Tasks to perform
[a] In the limma function's source code, which method is used to calculate the adjusted p-values?
[b] Extend the limma function's source code past its last line, picking up in the "Raises" section of the docstring.

Passage to read

=== Begin Enclosure ===

Source code in msreport\analyze.py

def calculate_two_group_limma(
    qtable: Qtable,
    experiment_pair: Sequence[str],
    exclude_invalid: bool = True,
    batch: bool = False,
    limma_trend: bool = True,
    min_replicates: int = 2,
) -> None:
    """Uses limma to perform a differential expression analysis of two experiments.

    New columns that are added to the qtable:
    - "P-value 'Experiment_1' vs 'Experiment_2'"
    - "Adjusted p-value 'Experiment_1' vs 'Experiment_2'"
    - "Average expression 'Experiment_1' vs 'Experiment_2'"
    - "Ratio [log2] 'Experiment_1' vs 'Experiment_2'"

    Requires that the Qtable has defined expression columns, and expression values are
    log2 transformed. For each experiment and row, if the number of non-missing values
    is below 'min_replicates', all values for that experiment and row are set to NaN for
    the LIMMA calculation. As a result, p-values are only calculated for rows where both
    experiments have at least 'min_replicates' non-missing values. Adjusted p-values are
    calculated using the Benjamini-Hochberg (BH) method.

    Args:
        qtable: Qtable instance that contains expression values for differential
            expression analysis.
        experiment_pair: The names of the two experiments that will be compared,
            experiments must be present in qtable.design
        exclude_invalid: If true, the column "Valid" is used to determine which rows are
            used for the differential expression analysis; default True.
        batch: If true batch effects are considered for the differential expression
            analysis. Batches must be specified in the design in a "Batch" column.
        limma_trend: If true, an intensity-dependent trend is fitted to the prior
            variances; default True.
        min_replicates: Minimum number of non-missing values required in both
            experiments to include a row in the analysis; default 2.

    Raises:
        OptionalDependencyError: If the R interface is not available, which is required
            for using LIMMA.
        KeyError: If the "Batch" column is not present in the qtable.design when
            'batch' is set to True.

=== End Enclosure ===

Entries shown
=== Begin Enclosure ===

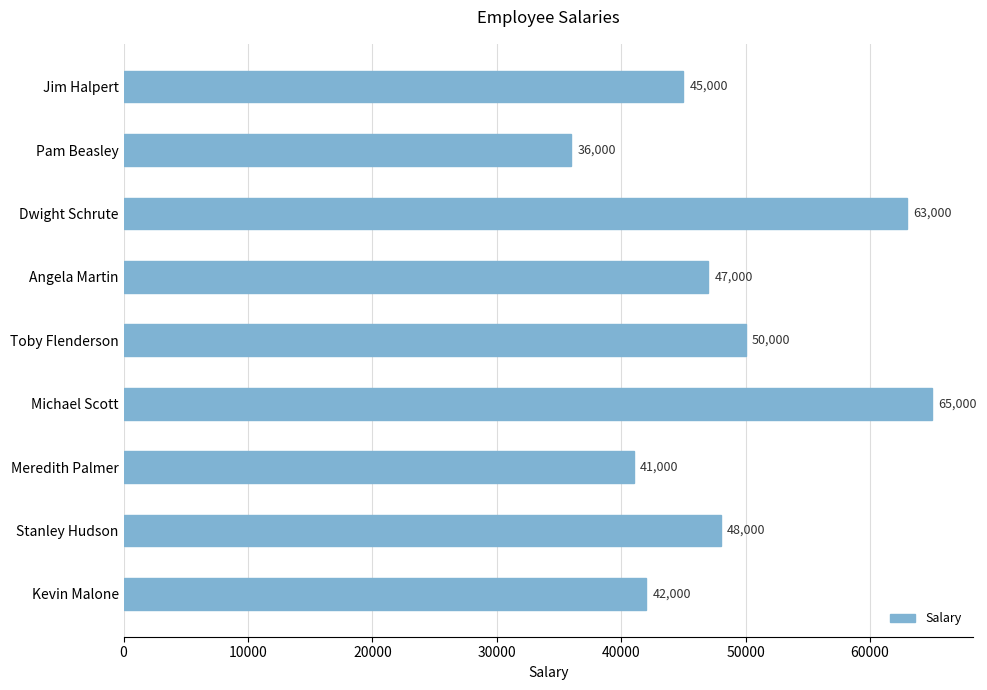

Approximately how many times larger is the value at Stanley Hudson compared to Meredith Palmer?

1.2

=== End Enclosure ===
=== Begin Enclosure ===

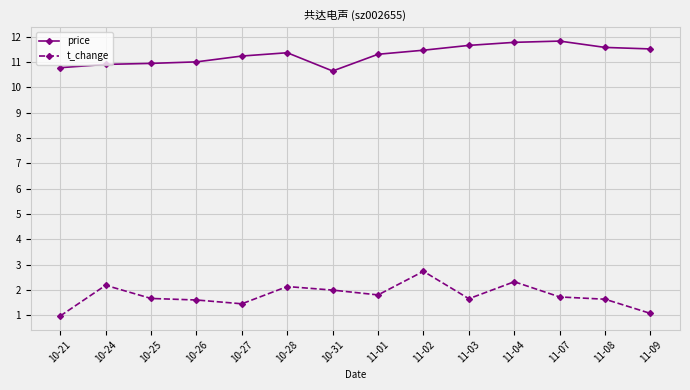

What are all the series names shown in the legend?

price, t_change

=== End Enclosure ===

Answers to each task
[a] The Benjamini-Hochberg (BH) method.

[b]
        ValueError: If 'experiment_pair' contains invalid entries. The experiment pair
            must have exactly two entries and the two entries must not be the same. Both
            experiments must be present in qtable.design.
        ValueError: If all values from qtable.design["Batch"] are identical when 'batch'
            is set to True.
        ValueError: If no rows with sufficient data for differential expression analysis
            remain after applying 'min_replicates' and 'exclude_invalid' filters.
    """
    if not _rinterface_available:
        raise OptionalDependencyError(_rinterface_error)

    _validate_experiment_pair(qtable, experiment_pair)
    if batch and "Batch" not in qtable.get_design():
        raise KeyError(
            "When using calculate_two_group_limma(batch=True) a"
            ' "Batch" column must be present in qtable.design'
        )
    if batch and qtable.get_design()["Batch"].nunique() == 1:
        raise ValueError(
            "When using calculate_two_group_limma(batch=True), not all values from"
            ' qtable.design["Batch"] are allowed to be identical.'
        )
    # TODO: LIMMA function not tested #
    table = qtable.make_expression_table(samples_as_columns=True)
    comparison_tag = " vs "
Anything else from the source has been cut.